Tesco’s shareholders are ‘on the warpath’

By Michael Stones

- Last updated on GMT

Tesco results puts shareholders ‘on the warpath’

Related tags Like-for-like sales Retailing

Tesco’s shareholders are “on the war path” and ceo David Lewis’s bonus could be an early scalp, claims a business recovery specialist.

The beleaguered retailer today (June 26) revealed the fall in its like-for-like sales had slowed to 1.3% in the first quarter of its new financial year, compared with a 3.4% drop in 2014.

The results led Begbies Traynor partner Julie Palmer to conclude: “It is hardly surprising that Tesco’s shareholders are on the warpath and have set their sights on Lewis’s bonus scheme, which at five times his salary has been deemed as excessive, particularly in light of this quarter’s disappointing results.”

The latest results underline the challenge facing Lewis with sales performance “still firmly in negative territory”.

After surprising the market in April with its first sales volume hike in more than four years, the first quarter results show that while the fall in UK like-for-like sales has slowed, the supermarket still faces a lengthy recovery, said Palmer.

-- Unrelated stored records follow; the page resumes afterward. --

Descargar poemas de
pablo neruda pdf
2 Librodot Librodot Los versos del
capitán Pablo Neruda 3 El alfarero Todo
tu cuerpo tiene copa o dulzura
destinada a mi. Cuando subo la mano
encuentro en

‘Locked in a vicious battle’

“Tesco, like its large scale peers, is still locked in a vicious battle to win back ground lost to the discounters as grocery deflation continues to plague the sector,”​ she added.

While the turnaround strategy has focused on building stronger foundations – by enhancing the in-store customer experience and readjusting its value positioning – the lack of large asset disposals meant the decisive upturn in group performance had yet to arrive, said the Begbies Traynor​ analyst.

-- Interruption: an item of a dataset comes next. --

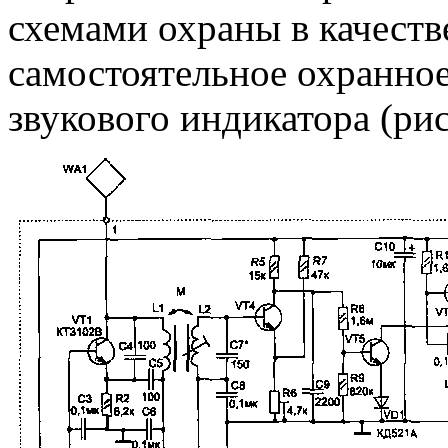
схемами охраны в качеств
самостоятельное охранно
звукового индикатора (рис.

But analysts Planet Retail and Shore Capital both took a more upbeat view. Planet Retail said the figures revealed the progress made towards the retailer’s UK recovery.

“This morning’s domestic like-for-like numbers showed modest improvement on Q4​ [fourth quarter], suggesting Dave Lewis's recovery programme is seemingly beginning to bear fruit,”​ said its analyst David Gray.

‘Step in the right direction’

The results were better than those achieved by some rivals, particularly Asda, and there were signs of a return to volume sales. “Considering the headwinds of flat or falling food prices, the UK figures are a step in the right direction – or, at the very least, still better than this time last year.”

But performance in Asia remained “the real headache”,​ added Gray.

While there was no significant announcement on asset sales, Planet Retail predicted Dunnhumby and Tesco Mobile would be sold soon.

Shore Capital also welcomed the results, which it described as “a little ahead of expectations”. ​Rising like-for-like sales were driven by improvements across all formats and categories, particularly fresh foods where sales may be higher, said analysts Clive Black and Darren Shirley.

While applauding the “calm and order”​ Lewis and his team had brought to Tesco in a short period of time, there remained much work to do, they said.

Tesco’s scale and supply chain opportunities should enable Britain’s biggest retailer to achieve margins within a range of 3–4%, according to the analysts, though what and when remained unclear.

Shore Capital repeated its ‘hold’ recommendation on the retailer’s stock.

The retailer’s next statement is expected on October 7.